Sharks in the Water
Where have you heard this before? This unbiased analysis appeared in the October 24th issue of “LOGISTICS & TRANSPORTATION”, and it just had to be brought to your attention:
“Blood In The Water: Shipping Lines’ Price War Rages On –
“Container-shipping lines are trying once again to boost freight rates. At the same time, they continue to wage the price war that has scuttled all previous attempts.
“If the carriers are to be believed, shippers in the trades from Asia to North America will have to pay an extra $ 400 per 40-foot container come November 15. An equivalent action has been announced for routes from Asia to Europe. Whether these increases will come to pass, however, is another question entirely.
“The latest general rate increase (G.R.I.) recommended by trans-Pacific carriers is identical to the one that was supposed to take place on July 1 of this year. That action fizzled out, however, thanks to the introduction of additional vessel capacity, a move that has kept supply ahead of demand in the major trades.
“Carriers are building ever-larger ships, which are supposed to reduce operating costs, yet end up with flooding the market with excess containers. Then the lines offer steep discounts to attract whatever business they can. In the process, low spot-market rates cause shippers to walk away from contracts that they signed with carriers earlier in the year. And the downward spiral continues.
“Expect more of the same for the rest of this year and into 2014. ‘We believe that freight-rate volatility will continue to characterize the shipping market for some years to come,’ said Philip Damas, a director with Drewry Shipping Consultants Ltd.
“Rates in the trade from Hong Kong to the U.S. West Coast are at a 2-year low, according to Drewry research manager Martin Dixon … The end of 2011 marked the last price war, which only abated when carriers began taking ships out of service in order to correct the yawning imbalance between supply and demand. Rates consequently rose in the first half of 2012, but took another dive in the second half as carriers added new capacity.
“The coming of the new big ships touched off another flurry of discounts this year, particularly in the Asia-Europe trade.
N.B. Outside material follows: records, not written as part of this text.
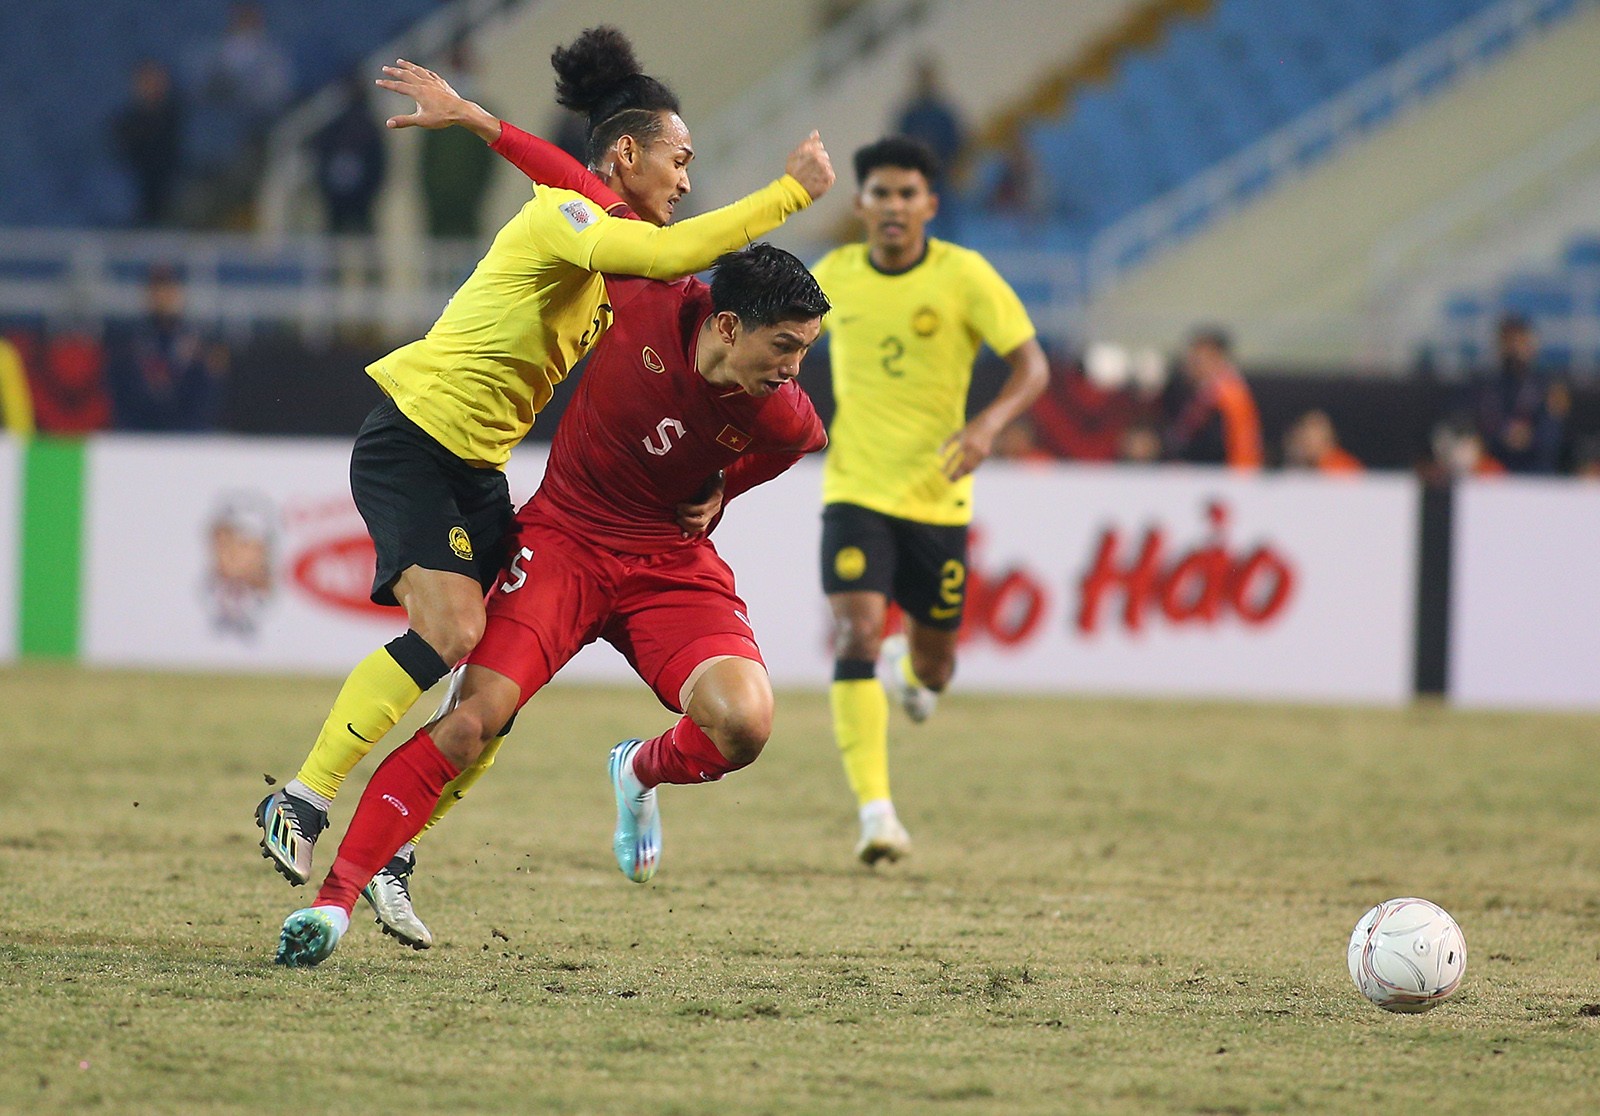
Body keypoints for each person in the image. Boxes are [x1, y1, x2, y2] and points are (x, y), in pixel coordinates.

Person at [254, 27, 833, 943]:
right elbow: (599, 202)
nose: (686, 182)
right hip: (436, 446)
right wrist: (792, 192)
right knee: (456, 647)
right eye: (679, 161)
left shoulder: (640, 263)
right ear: (628, 155)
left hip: (508, 480)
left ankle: (404, 852)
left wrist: (725, 485)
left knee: (499, 703)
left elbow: (800, 434)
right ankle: (306, 802)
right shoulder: (593, 236)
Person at [808, 136, 1047, 865]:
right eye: (880, 193)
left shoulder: (964, 276)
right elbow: (770, 346)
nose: (893, 206)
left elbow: (1031, 367)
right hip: (854, 488)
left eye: (908, 194)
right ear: (860, 204)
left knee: (936, 666)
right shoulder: (833, 276)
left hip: (938, 498)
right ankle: (876, 815)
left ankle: (912, 677)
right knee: (856, 633)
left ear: (929, 205)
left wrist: (988, 425)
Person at [105, 265, 229, 431]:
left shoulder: (202, 344)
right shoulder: (127, 343)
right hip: (139, 435)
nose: (162, 297)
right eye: (157, 291)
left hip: (188, 437)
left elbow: (205, 400)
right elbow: (122, 397)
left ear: (179, 293)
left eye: (168, 290)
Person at [1472, 314, 1567, 474]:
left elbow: (1554, 431)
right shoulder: (1485, 384)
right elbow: (1479, 425)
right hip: (1495, 471)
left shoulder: (1548, 385)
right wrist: (1504, 434)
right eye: (1509, 341)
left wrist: (1530, 437)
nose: (1515, 348)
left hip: (1537, 472)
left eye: (1520, 341)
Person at [419, 43, 497, 240]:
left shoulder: (483, 114)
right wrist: (432, 193)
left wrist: (476, 192)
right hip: (439, 200)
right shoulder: (434, 114)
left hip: (468, 200)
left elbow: (487, 160)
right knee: (438, 251)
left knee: (468, 252)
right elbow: (426, 159)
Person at [1161, 327, 1262, 470]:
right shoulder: (1202, 394)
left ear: (1217, 359)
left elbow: (1236, 445)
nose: (1191, 365)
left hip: (1224, 476)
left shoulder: (1229, 396)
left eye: (1198, 360)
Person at [311, 74, 388, 236]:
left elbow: (379, 163)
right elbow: (320, 157)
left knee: (365, 239)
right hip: (335, 198)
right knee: (333, 241)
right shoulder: (333, 125)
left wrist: (371, 191)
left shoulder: (369, 127)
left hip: (363, 198)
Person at [111, 60, 185, 228]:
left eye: (157, 80)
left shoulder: (179, 119)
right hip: (144, 201)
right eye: (147, 81)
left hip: (170, 199)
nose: (153, 86)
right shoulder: (124, 125)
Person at [893, 59, 965, 182]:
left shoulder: (943, 114)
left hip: (944, 178)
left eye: (928, 78)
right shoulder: (909, 117)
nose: (925, 83)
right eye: (922, 78)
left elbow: (959, 144)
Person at [1282, 409, 1361, 474]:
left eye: (1311, 439)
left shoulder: (1342, 466)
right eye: (1305, 439)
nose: (1306, 444)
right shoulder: (1304, 467)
Following a temporary lull, the price war has reignited in recent weeks.
“‘Overcapacity continues to haunt the shipping lines,’ said Dixon, ‘and troubles are deepening as more vessels come onto the water.’
“Drewry believes at least some of the G.R.I.s will stick, but only if carriers undermine their actions by adding large amounts of capacity to the inactive fleet.
“In any case, Dixon said, ships removed from service in November will return in December, as the lines look to capitalize on an expected increase in business just prior to Chinese New Year, which begins January 31.
“By the end of this year, notes Drewry, the global container trades will have absorbed another 1.5 million TEUs of capacity, an increase of around 6.8 percent. Demand, meanwhile, will have grown at just half that rate.
“For 2014, Drewry is predicting ‘modest’ rate increases of around 3 percent on the major East-West trades, and just 1.5 percent on North-South routes. Continuing pricing pressures will hold the global average to 1.5 percent, Drewry said.
“That relatively benign outlook masks huge short-term volatility, however. Drewry says shippers should maintain vigilance in the face of continuing supply and demand instability. ‘Making the wrong carrier or contract commitments could result in service disruption or unilateral contract terminations, Drewry said.
“One big source of uncertainty is the P3 Global Alliance, a new space-sharing agreement among the world’s three largest container lines: Maersk, CMA-CGM and Mediterranean Shipping Company. Subject to regulatory approval, the alliance is due to get underway in May of 2104, covering all of the major East-West trades. Together the three carriers represent some 255 ships and 2.5 million TEUs of capacity – enough to command more than a 40-percent major share in some trades.
“Federal Maritime Commission chairman Mario Cordero has asked his regulatory counterparts in the European Union and China to join in a summit that would examine the potential competitive impact of the Alliance. But Drewry doesn’t believe the group poses a threat to shippers. Damas said regulators will likely maintain ‘intense scrutiny’ of the proposed arrangement. And barring possible service reductions in some areas it shouldn’t lead to an increase in rate freights.” –
Did you get that? “Drewry doesn’t believe the group poses a threat to shippers.”
It’s hard to believe that they can’t see the real reason(s) for that unholy alliance.
For one thing, an attempt to corner the market like that by giant corporations in the U.S. wouldn’t get by the Federal Trade Commission. Those three carriers have two thoughts in mind: first, drive the little guys out of business. And secondly, with them out of the way the big boys can raise freight rates to the world’s consumers.
It’s what they call a monopoly, and monopolies are always harmful. This one will backfire though because the world economy is in free fall. Even Drewry points it out. That “yawning imbalance between supply and demand” will leave those giants with “terminated contracts” and empty ships.
The only salvation then will be smaller ships, lower costs and smaller, local container terminals.
“Greed, stupidity and selfishness…”, our young friend reminded us last week. Serves ’em right.